Guinée-Bissau : Vers une refondation constitutionnelle audacieuse et structurante

La Guinée-Bissau se trouve à un moment charnière de son histoire politique. Depuis le coup d’État du 26 novembre 2025, le pays est dirigé par un gouvernement de transition sous l’autorité du général Horta N’Tam, investi pour conduire le pays vers un nouvel ordre institutionnel. Dans ce contexte, l’adoption par le Conseil national de transition (CNT) d’une révision constitutionnelle profonde, la première depuis 1995, incarne une démarche stratégique de refondation politique et institutionnelle. Cette réforme redessine les contours du pouvoir et affirme la volonté d’un État capable de dépasser les héritages idéologiques pour se concentrer sur l’efficacité gouvernementale et la cohésion nationale.

Le projet adopté réécrit le préambule de la Constitution, effaçant les références idéologiques qui ont longtemps pesé sur l’identité institutionnelle du pays. Cette neutralité assumée révèle que la Constitution cesse d’être un instrument partisan pour devenir le socle de tous les citoyens. Elle s’inscrit dans une vision inclusive, où la légitimité ne dépend plus des affiliations mais de la capacité de l’État à organiser, encadrer et coordonner l’action publique. Le passage à un régime où le président cumule les fonctions de chef de l’État et de chef du gouvernement marque un choix clair de rationalisation de l’action exécutive où le pouvoir exécutif se concentre, s’affirme et se rend plus efficace, tout en conservant des contrepoids institutionnels.
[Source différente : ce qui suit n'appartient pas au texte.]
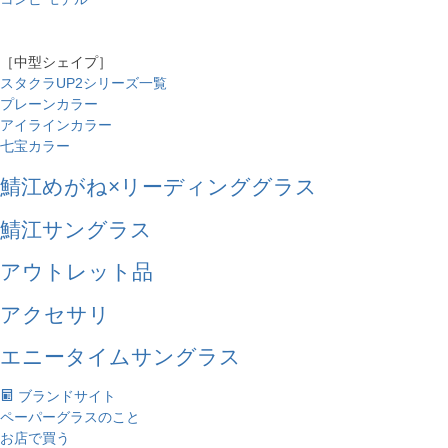
［中型シェイプ］
スタクラUP2シリーズ一覧
プレーンカラー
アイラインカラー
七宝カラー
鯖江めがね×リーディンググラス
鯖江サングラス
アウトレット品
アクセサリ
エニータイムサングラス
ブランドサイト
ペーパーグラスのこと
お店で買う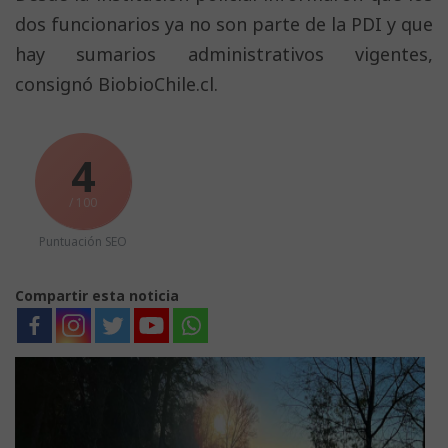
dos funcionarios ya no son parte de la PDI y que
hay sumarios administrativos vigentes,
consignó BiobioChile.cl.
4
/ 100
Puntuación SEO
Compartir esta noticia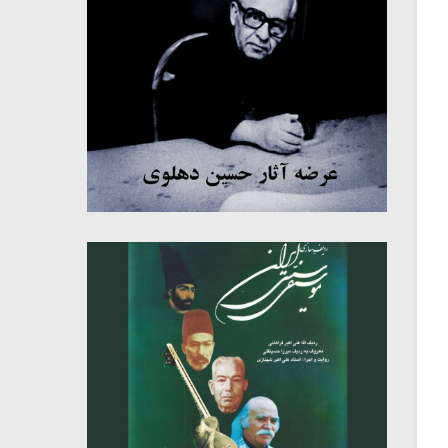
میکلوش روژا
موریس ژار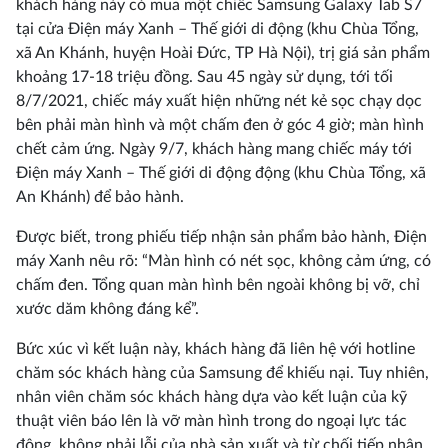
khách hàng này có mua một chiếc Samsung Galaxy Tab S7
tại cửa Điện máy Xanh – Thế giới di động (khu Chùa Tổng,
xã An Khánh, huyện Hoài Đức, TP Hà Nội), trị giá sản phẩm
khoảng 17-18 triệu đồng. Sau 45 ngày sử dụng, tới tối
8/7/2021, chiếc máy xuất hiện những nét kẻ sọc chạy dọc
bên phải màn hình và một chấm đen ở góc 4 giờ; màn hình
chết cảm ứng. Ngày 9/7, khách hàng mang chiếc máy tới
Điện máy Xanh – Thế giới di động động (khu Chùa Tổng, xã
An Khánh) để bảo hành.
Được biết, trong phiếu tiếp nhận sản phẩm bảo hành, Điện
máy Xanh nêu rõ: “Màn hình có nét sọc, không cảm ứng, có
chấm đen. Tổng quan màn hình bên ngoài không bị vỡ, chỉ
xước dăm không đáng kể”.
Bức xúc vì kết luận này, khách hàng đã liên hệ với hotline
chăm sóc khách hàng của Samsung để khiếu nại. Tuy nhiên,
nhân viên chăm sóc khách hàng dựa vào kết luận của kỹ
thuật viên báo lên là vỡ màn hình trong do ngoại lực tác
động, không phải lỗi của nhà sản xuất và từ chối tiếp nhận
Le Premier ministre devient l’exécutant d’une ligne gouvernementale définie par le chef de l’État, garantissant cohérence et coordination dans la conduite des politiques publiques.

Cette révision n’est pas un simple geste symbolique, elle ouvre la voie à une refondation structurelle, à une dynamique de modernisation de l’État. La Guinée-Bissau se dote d’institutions capables de soutenir un développement cohérent, de renforcer la stabilité politique et de clarifier la répartition des responsabilités au sein du pouvoir exécutif. Le gouvernement de transition, en orchestrant cette réforme, démontre une vision stratégique : il transforme un moment de crise en opportunité pour instituer les bases d’une gouvernance rénovée, capable de préparer le terrain à un retour à l’ordre constitutionnel et à une participation citoyenne renforcée.

Dans une perspective panafricaine, cette initiative illustre la capacité d’un État africain à repenser ses structures, à affirmer sa souveraineté et à créer un cadre institutionnel propice au développement durable et à l’unité nationale. La nouvelle Constitution, en fixant des repères clairs et modernes, incarne un jalon décisif dans l’histoire du pays.

La Guinée-Bissau entame ainsi une ère de reconstruction où l’État redevient le vecteur central de la nation. Cette démarche, à la fois audacieuse et nécessaire, pose les fondations d’un pays résolument tourné vers la refondation et c’est à travers elle que se dessine désormais son horizon souverain et durable.